Is ignorance bliss when it comes to brain scans?

September 17, 2009

Sometimes it’s just better not to know. One of those times may be when you feel perfectly fine, but your brain scan comes back with something that looks bad. The problem: how do you know it’s nothing to worry about?

Sometimes it's just better not to know. One of those times may be when you feel perfectly fine, but your brain scan comes back with something that looks bad. The problem: how do you know it's nothing to worry about?

That's the concern behind a warning issued by British researchers last week about brain scans done on healthy people. Having this kind of scan, paid for out of pocket, is becoming an increasingly common practice as baby boomers try to allay fears about undiagnosed brain cancer and stroke. These kinds of scans may do more harm than good, say docs at the University of Edinburgh.

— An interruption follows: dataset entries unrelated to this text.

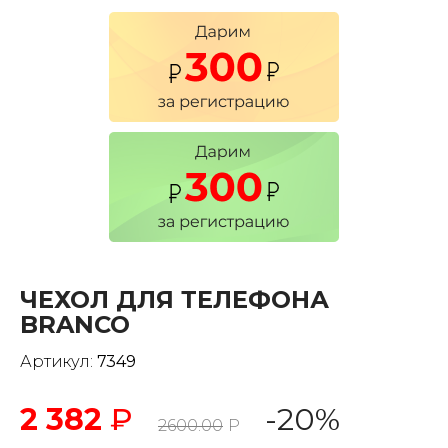
ЧЕХОЛ ДЛЯ ТЕЛЕФОНА
BRANCO
Артикул:
7349
2 382
₽
-20%
2600.00
Р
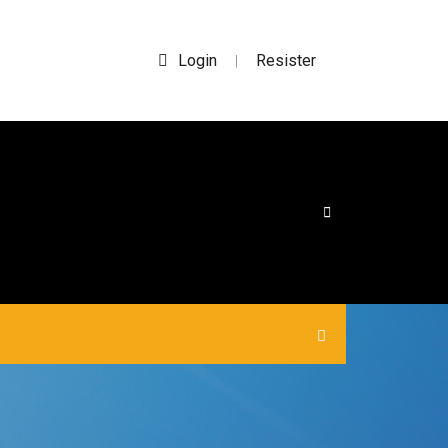
Login
Resister
|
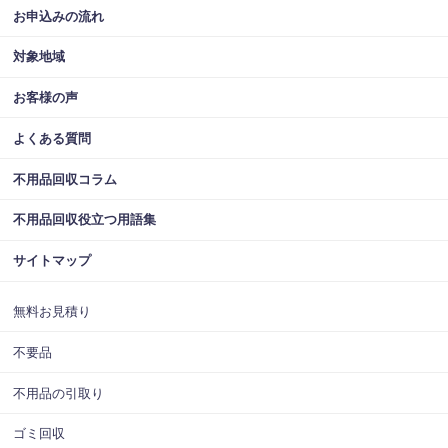
お申込みの流れ
対象地域
お客様の声
よくある質問
不用品回収コラム
不用品回収役立つ用語集
サイトマップ
無料お見積り
不要品
不用品の引取り
ゴミ回収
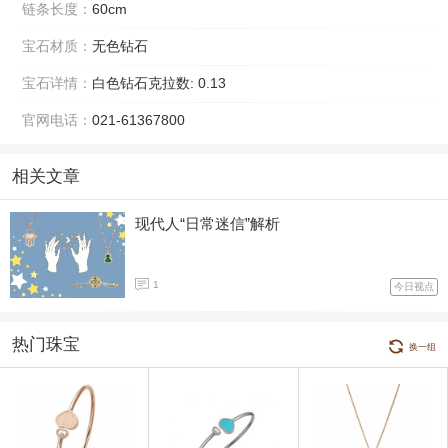
链条长度：
60cm
宝石材质：
无色钻石
宝石详情：
白色钻石克拉数: 0.13
官网电话：
021-61367800
相关文章
现代人“日常迷信”解析
1
今日视点
热门珠宝
换一组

Their study, published in the British Medical Journal, represents the largest review of brain scanning results ever done. The Brits looked at almost 20,000 brain scans of healthy people. Some, perhaps, were following the old maxim, "an ounce of prevention is worth a pound of cure," figuring that a brain scan would pick up early signs of problems they could fix. Others, according to the researchers, were healthy volunteers participating in medical research.

None had any symptoms suggesting they had an underlying brain condition. Yet abnormalities, including weakened blood vessels and tumors, showed up on almost 3% of their brain scans.

Despite such worrisome findings, the researchers found no clear medical evidence that treatment was or would have been helpful. More reason for caution was that the identification of such symptom-free abnormalities might lead to misplaced anxiety or even useless and risky surgery.

"The difficulty with these health checkups is that in the small number of people who do harbor some undiagnosed brain condition, there is not a clear next step," said Dr. Rustam Al-Shahi Salman, one of the researchers and a Medical Research Council clinician scientist at the university. "We do not have enough medical evidence to know whether we should treat the abnormalities or just leave them be."

Such advice would not apply to patients at high risk of developing some particular disease, or those who, due to age, are at risk for colon or breast cancer, for example. The British researchers focused just on brain MR, which, to date, has shown no clinical value as a tool for screening healthy people.

With all the talk today about the overuse of medical imaging, it seems like a no-brainer to cut back on ones done on folks with no symptoms, particularly since even positive findings only muddy the picture rather than clarify it.

If a maxim must apply, I'd throw out the one about prevention and put in its place one of my favorites, told to me years ago by an engineer: "If it ain't broke, don't fix it."